● TASK
Could you return every line of the records below that contains the word "welche"?

Saved data entries

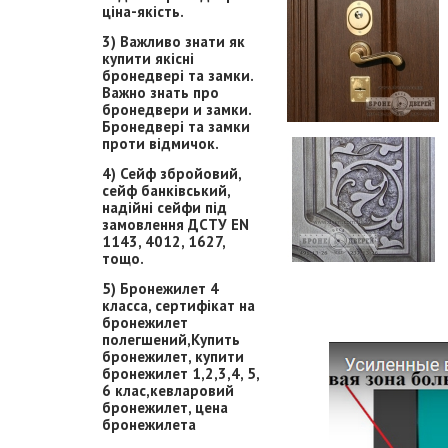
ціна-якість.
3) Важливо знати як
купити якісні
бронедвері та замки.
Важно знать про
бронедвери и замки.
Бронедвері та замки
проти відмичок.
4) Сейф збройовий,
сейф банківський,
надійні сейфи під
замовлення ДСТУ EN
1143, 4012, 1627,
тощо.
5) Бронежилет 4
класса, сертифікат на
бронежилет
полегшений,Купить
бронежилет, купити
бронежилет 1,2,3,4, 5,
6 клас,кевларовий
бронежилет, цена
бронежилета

==

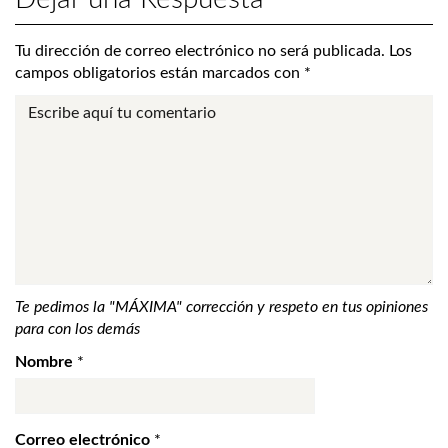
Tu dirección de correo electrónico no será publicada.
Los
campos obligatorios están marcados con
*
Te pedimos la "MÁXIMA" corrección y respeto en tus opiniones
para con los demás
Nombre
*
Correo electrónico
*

==

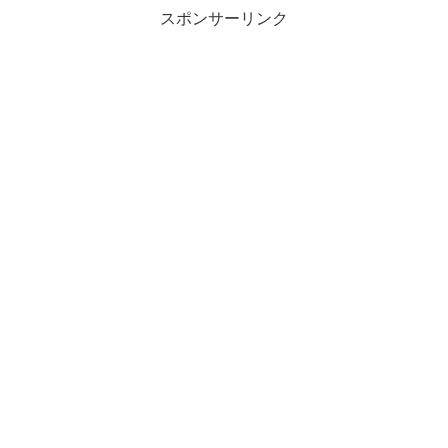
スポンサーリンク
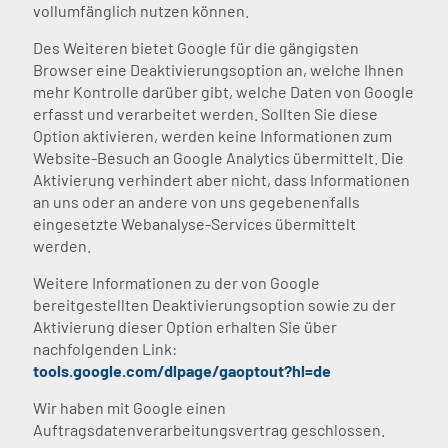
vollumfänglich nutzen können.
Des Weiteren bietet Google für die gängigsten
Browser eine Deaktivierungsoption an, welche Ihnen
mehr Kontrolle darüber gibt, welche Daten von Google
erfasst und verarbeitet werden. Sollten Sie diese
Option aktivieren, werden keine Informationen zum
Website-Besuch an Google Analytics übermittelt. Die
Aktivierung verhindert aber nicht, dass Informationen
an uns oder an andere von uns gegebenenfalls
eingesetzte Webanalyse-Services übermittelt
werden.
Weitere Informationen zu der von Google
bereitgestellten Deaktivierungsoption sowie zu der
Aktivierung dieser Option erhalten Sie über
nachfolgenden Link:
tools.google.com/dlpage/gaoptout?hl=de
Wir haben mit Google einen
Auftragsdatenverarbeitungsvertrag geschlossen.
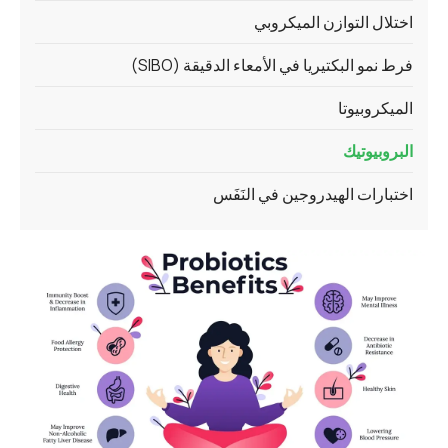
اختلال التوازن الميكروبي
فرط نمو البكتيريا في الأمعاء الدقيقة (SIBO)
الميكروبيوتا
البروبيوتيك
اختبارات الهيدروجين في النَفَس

● ANSWER SPACE
Browser eine Deaktivierungsoption an, welche Ihnen
mehr Kontrolle darüber gibt, welche Daten von Google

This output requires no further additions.